When Jim finally decides to wake Aurora up, I hoped that the plot would accelerate. It did not. At least Aurora’s wardrobe provided some entertainment.

However, after Aurora wakes up, the movie slowly morphs into a romance, which brings me to a problem I have with this movie: Jim and Aurora’s relationship. While their relationship wasn’t rushed, it was certainly forced. Granted, they are the only two people on the ship, but the movie could have done without it.

When Aurora discovers that Jim woke her from hibernation, Jennifer Lawrence does an excellent job of portraying a storm of emotions: betrayal, anger, resentment.  By the time the end of the movie rolls around, Aurora has all but kissed Jim’s feet; all of her resentment is poof! Gone. This left the audience scratching their heads, as Jim had taken her life away, but all of his betrayal seemed to have evaporated into thin air.
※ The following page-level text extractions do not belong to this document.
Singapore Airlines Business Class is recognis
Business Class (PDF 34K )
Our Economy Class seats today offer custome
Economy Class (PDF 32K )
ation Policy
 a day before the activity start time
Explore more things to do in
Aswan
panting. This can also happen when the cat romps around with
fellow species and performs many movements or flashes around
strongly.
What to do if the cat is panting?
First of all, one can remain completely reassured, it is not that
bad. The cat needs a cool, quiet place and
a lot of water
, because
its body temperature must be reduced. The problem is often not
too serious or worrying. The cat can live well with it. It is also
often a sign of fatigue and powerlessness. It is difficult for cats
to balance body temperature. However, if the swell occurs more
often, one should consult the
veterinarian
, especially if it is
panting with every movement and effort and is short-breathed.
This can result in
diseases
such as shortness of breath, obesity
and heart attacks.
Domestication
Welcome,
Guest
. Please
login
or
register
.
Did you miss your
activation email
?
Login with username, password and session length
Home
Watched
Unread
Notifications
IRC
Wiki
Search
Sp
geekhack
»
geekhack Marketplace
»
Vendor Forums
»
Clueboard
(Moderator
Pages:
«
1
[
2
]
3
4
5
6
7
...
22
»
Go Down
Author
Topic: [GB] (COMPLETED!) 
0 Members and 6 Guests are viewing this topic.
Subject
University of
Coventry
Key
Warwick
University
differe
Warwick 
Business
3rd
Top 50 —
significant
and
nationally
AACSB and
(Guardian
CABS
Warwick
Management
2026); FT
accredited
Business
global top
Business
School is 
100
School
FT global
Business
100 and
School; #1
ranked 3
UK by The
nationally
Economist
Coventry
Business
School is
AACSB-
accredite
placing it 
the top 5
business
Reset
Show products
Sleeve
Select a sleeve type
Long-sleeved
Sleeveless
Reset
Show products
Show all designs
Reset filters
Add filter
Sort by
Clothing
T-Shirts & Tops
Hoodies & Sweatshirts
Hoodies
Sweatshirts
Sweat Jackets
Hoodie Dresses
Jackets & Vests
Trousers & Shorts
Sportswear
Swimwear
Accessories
Not all movies need a happy ending, and this is one of them.

Finally, a sinking feeling began to creep into my gut as I noticed small signs of technology malfunctioning on the Avalon. At last, something other than relationship troubles was being stirred up.

I loved the rest of the movie and was on the edge of my seat, anxiously watching the events unfold on screen. The plot became intriguing, suspenseful, and action packed.

My last problem with the movie is that some things were just too convenient. Had a crew member not woken up with the exact thing Aurora and Jim needed, the first part of the movie would have been more interesting. Also, of course Jim has to die in order to save Aurora and the other hibernating passengers *eyeroll*. Of course, he survives.

The end of the movie was a perfect blend of sweet and sour.


If you are a die hard Chris Pratt or Jennifer Lawrence fan, feel free to see this movie- you won’t be disappointed. Otherwise, I would not recommend this movie to friends who want to see an awesome science fiction film.